In Island und Dänemark ist sexistische Werbung per Gesetz verboten: "Warum sollten wir das nicht auch schaffen? Was ist daran so schwierig?" Auch für das französische Gesetz, Pfiffe und obszöne Nachrufe auf der Straße mit Geldstrafen zu sanktionieren, tritt Disoski ein: "Erst unlängst ist mir das selbst passiert. Ein Bauarbeiter rief mir hinterher: ,Komm her! Mein Kollege findet dich toll und will dich kennenlernen!' Als ich das ignorierte, kam sofort ein 'Du g'schissene Schlampe, ich rede mit dir!' Dass alles, was mit Gewaltverharmlosung und Herabwürdigung zu tun hat, nicht mehr toleriert wird und Konsequenzen hat, ist ein wichtiges Signal für die nächsten Generationen."
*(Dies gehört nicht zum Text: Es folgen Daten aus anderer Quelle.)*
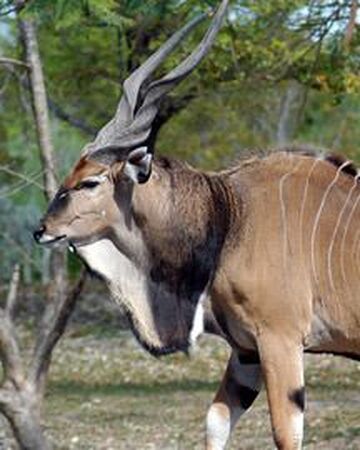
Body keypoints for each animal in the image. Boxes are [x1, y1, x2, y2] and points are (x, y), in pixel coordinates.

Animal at [33, 0, 360, 448]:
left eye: (90, 181)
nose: (42, 229)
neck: (229, 214)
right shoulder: (246, 352)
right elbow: (216, 421)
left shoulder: (281, 341)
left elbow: (285, 434)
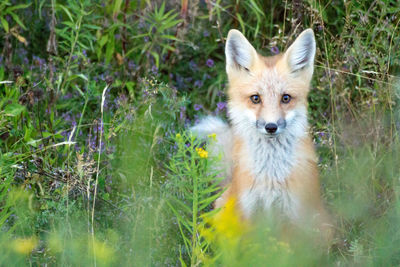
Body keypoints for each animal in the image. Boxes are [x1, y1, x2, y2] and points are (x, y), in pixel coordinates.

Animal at [192, 28, 332, 242]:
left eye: (286, 98)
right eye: (255, 98)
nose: (271, 127)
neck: (270, 177)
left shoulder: (292, 215)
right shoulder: (248, 211)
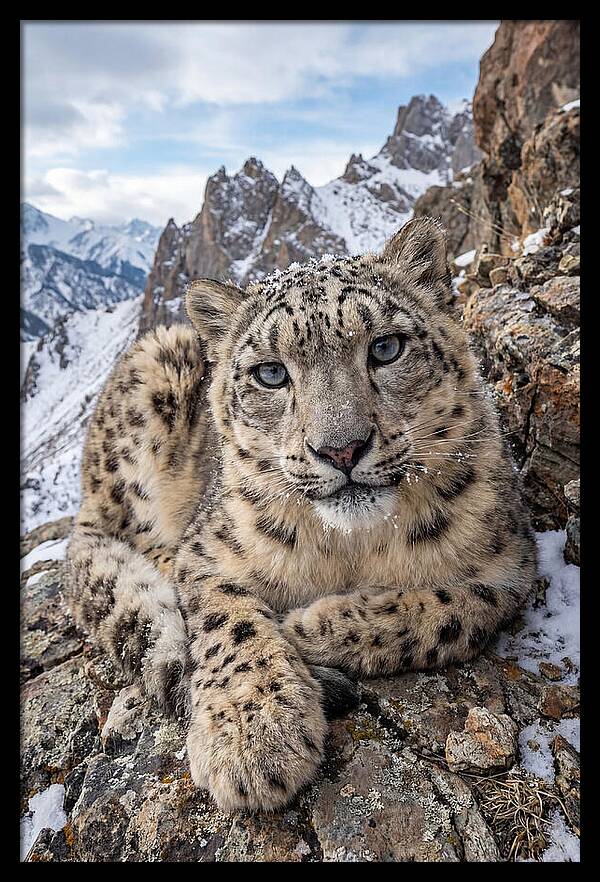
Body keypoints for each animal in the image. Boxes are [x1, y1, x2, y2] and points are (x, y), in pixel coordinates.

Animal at [65, 217, 536, 813]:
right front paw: (254, 736)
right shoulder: (207, 552)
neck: (351, 548)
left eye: (386, 347)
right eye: (271, 373)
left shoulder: (509, 565)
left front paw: (308, 626)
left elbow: (449, 610)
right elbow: (230, 621)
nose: (341, 449)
Sexistischen Attacken jenseits tief greifender Beleidigungen versucht Meinl-Reisinger, "mit Humor und einem gewissen Entspanntheitsgrad beizukommen". Dem Rapid-Banner "A Stadion mit leeren Plätzen is wie a schiarche Oide wetzen" im vergangenen Sommer, das "von der Leitung natürlich nicht schnell genug entfernt wurde", begegnete die bekennende Club-Anhängerin nach einer verheerenden Niederlage mit dem Tweet "Wetzen Karma" - "Mehr habe ich nicht gebraucht."
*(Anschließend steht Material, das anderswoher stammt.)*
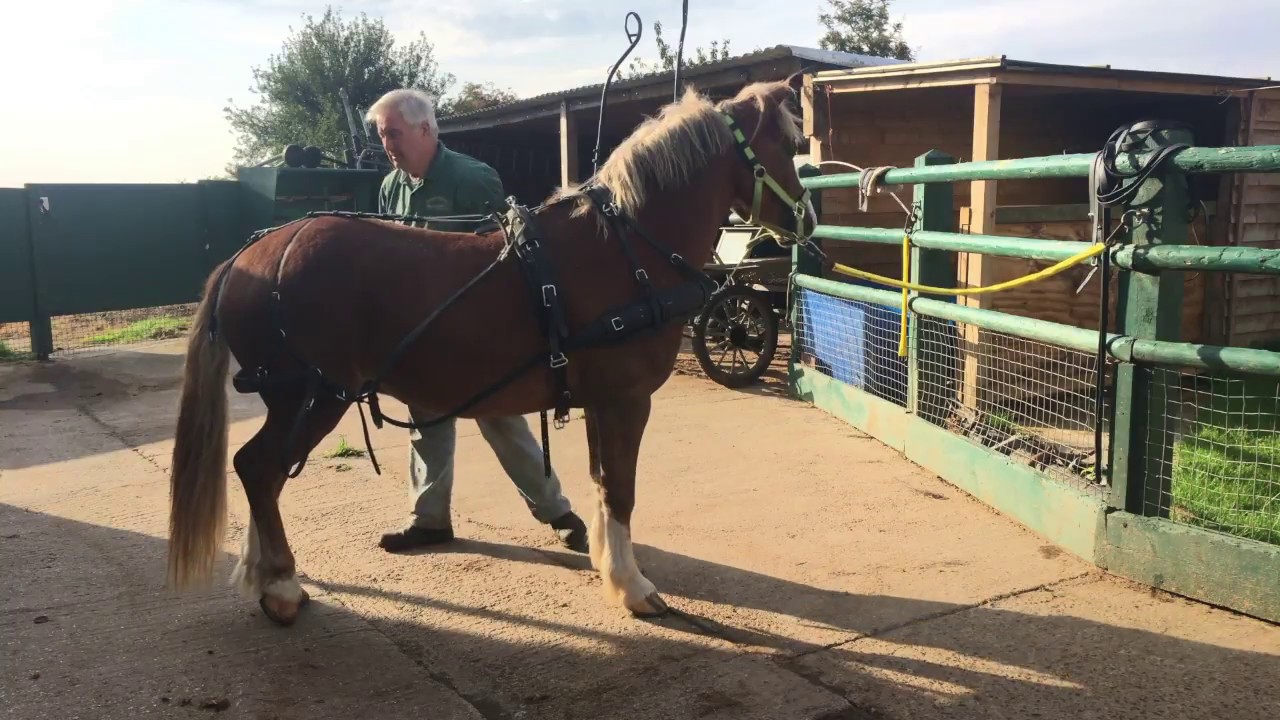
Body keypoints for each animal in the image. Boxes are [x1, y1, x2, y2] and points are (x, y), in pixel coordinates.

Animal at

Vor einigen Jahren wurde Alice Schwarzer in einem profil-Interview gefragt, warum sich der Feminismus seit den 1970er-Jahren so entschleunigt habe und seit Jahrzehnten immer um die gleichen Fragestellungen kreise. Ihre Antwort lautete: "Weil eure Generation noch immer nicht kapiert hat, dass kein Mann Privilegien freiwillig abgibt. Ihr müsst sie einfordern. Und zwar vehement. Sonst wird das nichts." Daran hat sich wenig geändert.